Objectives The aim of this study was to estimate the association between occupation and the risk of anti-citrullinated protein antibody positive (ACPA+) or ACPA- RA in men and women.
Methods The study was based on the Swedish population-based case-control study Epidemiological Investigation of Rheumatoid Arthritis (EIRA), including men and women aged 18–70 years. Controls were matched to cases on sex, age group and residential area. Participants were enrolled between 1996 and 2014. Self-reported data on occupational history, environmental- and lifestyle factors were collected by a questionnaire. Blood samples were taken at clinics to assess the ACPA status of the cases.
We used unconditional logistic regression to assess the odds ratios (ORs) and 95% confidence intervals (CIs) of RA due to last occupation before study inclusion among 3,557 cases and 5,665 controls. Occupations were divided into 70 occupational groups and occupations within the professional, technical, administrative, managerial and administrative fields served as the reference group. Crude ORs were adjusted for age group and geographical area, and for the adjusted model we added pack-years of smoking, alcohol use, university degree and BMI.
Results After adjusting for confounding from pack-years of smoking, alcohol use, university degree and BMI, only assistant nurses and attendants in psychiatric care were associated with a significantly increased risk of ACPA+ RA (OR: 1.3, 95% CI: 1.1–1.5). No occupations among women were significantly related to ACPA- RA after adjustment for the confounders.

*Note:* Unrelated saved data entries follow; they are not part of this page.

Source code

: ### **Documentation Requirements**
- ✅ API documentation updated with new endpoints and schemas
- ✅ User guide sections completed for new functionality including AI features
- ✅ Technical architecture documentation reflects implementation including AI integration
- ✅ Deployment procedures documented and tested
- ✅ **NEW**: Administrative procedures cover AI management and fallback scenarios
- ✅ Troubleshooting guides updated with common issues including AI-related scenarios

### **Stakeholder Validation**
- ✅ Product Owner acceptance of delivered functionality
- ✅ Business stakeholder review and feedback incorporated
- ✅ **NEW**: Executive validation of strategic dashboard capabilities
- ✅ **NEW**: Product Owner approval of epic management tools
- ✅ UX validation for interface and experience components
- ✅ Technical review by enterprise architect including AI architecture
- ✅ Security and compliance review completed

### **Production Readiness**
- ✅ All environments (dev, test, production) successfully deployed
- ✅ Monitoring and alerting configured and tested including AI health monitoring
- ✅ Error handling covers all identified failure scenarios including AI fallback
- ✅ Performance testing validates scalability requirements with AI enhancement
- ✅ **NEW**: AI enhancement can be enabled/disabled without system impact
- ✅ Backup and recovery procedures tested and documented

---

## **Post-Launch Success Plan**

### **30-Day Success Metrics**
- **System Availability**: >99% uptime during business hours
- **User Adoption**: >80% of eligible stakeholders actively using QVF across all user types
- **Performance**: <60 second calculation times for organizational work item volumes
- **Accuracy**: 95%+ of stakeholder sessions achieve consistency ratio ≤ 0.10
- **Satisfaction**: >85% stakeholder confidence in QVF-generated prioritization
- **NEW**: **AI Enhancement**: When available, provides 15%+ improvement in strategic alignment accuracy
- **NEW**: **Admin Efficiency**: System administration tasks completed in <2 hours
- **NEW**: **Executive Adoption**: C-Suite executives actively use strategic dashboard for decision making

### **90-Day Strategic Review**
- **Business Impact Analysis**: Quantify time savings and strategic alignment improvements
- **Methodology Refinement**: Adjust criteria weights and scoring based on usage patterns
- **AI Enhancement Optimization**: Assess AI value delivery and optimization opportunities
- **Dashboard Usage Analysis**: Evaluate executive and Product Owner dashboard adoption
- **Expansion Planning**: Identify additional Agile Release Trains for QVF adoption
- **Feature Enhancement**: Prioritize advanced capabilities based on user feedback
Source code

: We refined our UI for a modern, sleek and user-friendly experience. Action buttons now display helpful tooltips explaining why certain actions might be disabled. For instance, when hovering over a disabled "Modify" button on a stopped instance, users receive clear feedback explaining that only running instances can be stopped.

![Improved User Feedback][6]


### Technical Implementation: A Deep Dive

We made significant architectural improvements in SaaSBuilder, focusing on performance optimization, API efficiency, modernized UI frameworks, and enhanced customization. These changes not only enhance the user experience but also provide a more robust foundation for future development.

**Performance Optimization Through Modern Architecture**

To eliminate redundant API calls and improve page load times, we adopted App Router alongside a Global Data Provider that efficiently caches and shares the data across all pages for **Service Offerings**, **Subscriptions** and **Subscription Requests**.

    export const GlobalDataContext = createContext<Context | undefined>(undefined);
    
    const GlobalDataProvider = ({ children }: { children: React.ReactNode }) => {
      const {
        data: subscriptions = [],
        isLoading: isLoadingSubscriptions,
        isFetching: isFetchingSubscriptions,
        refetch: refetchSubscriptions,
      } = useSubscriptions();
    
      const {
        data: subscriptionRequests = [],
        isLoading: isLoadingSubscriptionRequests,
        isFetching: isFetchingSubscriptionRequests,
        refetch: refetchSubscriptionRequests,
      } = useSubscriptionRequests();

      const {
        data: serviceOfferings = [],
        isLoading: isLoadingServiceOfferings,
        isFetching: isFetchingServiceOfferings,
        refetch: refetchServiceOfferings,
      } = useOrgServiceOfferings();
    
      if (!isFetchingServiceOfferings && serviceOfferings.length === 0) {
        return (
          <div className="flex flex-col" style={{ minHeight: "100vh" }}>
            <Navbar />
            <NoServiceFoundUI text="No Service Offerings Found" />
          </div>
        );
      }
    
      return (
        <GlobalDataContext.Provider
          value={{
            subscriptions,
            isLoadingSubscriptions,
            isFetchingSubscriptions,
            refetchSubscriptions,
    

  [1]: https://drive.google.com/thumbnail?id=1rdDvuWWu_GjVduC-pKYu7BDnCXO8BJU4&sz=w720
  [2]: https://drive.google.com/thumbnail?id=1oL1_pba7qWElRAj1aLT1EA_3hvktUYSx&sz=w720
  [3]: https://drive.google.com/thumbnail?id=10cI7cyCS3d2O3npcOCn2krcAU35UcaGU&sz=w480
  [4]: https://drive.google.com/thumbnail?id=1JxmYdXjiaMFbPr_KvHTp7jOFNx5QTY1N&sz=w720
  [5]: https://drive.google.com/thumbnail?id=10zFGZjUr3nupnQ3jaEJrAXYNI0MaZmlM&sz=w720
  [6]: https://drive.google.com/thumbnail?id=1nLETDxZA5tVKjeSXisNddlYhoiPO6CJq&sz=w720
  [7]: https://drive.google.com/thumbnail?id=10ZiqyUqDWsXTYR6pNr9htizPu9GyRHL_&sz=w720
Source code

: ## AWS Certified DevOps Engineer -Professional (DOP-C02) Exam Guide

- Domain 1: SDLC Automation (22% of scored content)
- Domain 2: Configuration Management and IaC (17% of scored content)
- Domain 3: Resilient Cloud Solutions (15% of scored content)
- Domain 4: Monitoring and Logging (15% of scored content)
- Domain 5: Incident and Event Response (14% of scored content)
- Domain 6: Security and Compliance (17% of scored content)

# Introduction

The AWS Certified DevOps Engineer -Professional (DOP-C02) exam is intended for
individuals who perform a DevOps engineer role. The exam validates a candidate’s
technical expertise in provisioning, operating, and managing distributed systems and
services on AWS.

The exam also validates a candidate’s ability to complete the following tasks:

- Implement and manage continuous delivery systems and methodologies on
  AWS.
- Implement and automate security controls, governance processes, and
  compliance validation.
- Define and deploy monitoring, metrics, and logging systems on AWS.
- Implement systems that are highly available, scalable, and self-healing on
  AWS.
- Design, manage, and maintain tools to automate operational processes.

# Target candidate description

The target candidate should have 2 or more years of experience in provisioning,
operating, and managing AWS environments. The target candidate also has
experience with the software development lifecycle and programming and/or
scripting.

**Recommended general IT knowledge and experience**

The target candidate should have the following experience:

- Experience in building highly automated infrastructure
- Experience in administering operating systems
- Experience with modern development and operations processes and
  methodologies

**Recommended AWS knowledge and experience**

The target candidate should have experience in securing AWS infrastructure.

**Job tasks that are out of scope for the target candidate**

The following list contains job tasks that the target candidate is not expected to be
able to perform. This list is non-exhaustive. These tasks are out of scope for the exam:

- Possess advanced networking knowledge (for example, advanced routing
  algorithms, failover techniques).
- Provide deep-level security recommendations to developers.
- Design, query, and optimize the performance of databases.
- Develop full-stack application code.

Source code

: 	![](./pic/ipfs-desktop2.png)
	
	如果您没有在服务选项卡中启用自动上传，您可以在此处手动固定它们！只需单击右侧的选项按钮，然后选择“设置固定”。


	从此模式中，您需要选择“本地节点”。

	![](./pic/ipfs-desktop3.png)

Among men, electrical and electronics workers (OR: 2.1, 95% CI: 1.1–3.7), bricklayers and concrete workers (OR: 2.9, 95% CI: 1.4–5.7) and material handling operators (OR: 2.1, 95% CI: 1.2–3.9) had an increased risk of ACPA+ RA. Electrical and electronics workers (OR: 2.6, 95% CI: 1.3–5.0) as well as bricklayers and concrete workers (OR: 2.6, 95% CI: 1.1–5.9) also had an increased risk of ACPA- RA.
Conclusions Several occupations were related to ACPA+ or ACPA- RA. Mainly occupations within the manufacturing field were related to RA, and fewer women than men were working in this field. Adjustment for pack-years of smoking, alcohol use, university degree and BMI could not explain why certain occupations were related to an increased risk of ACPA+ or ACPA- RA, supporting the theory that there is an involvement from other harmful, occupational agents.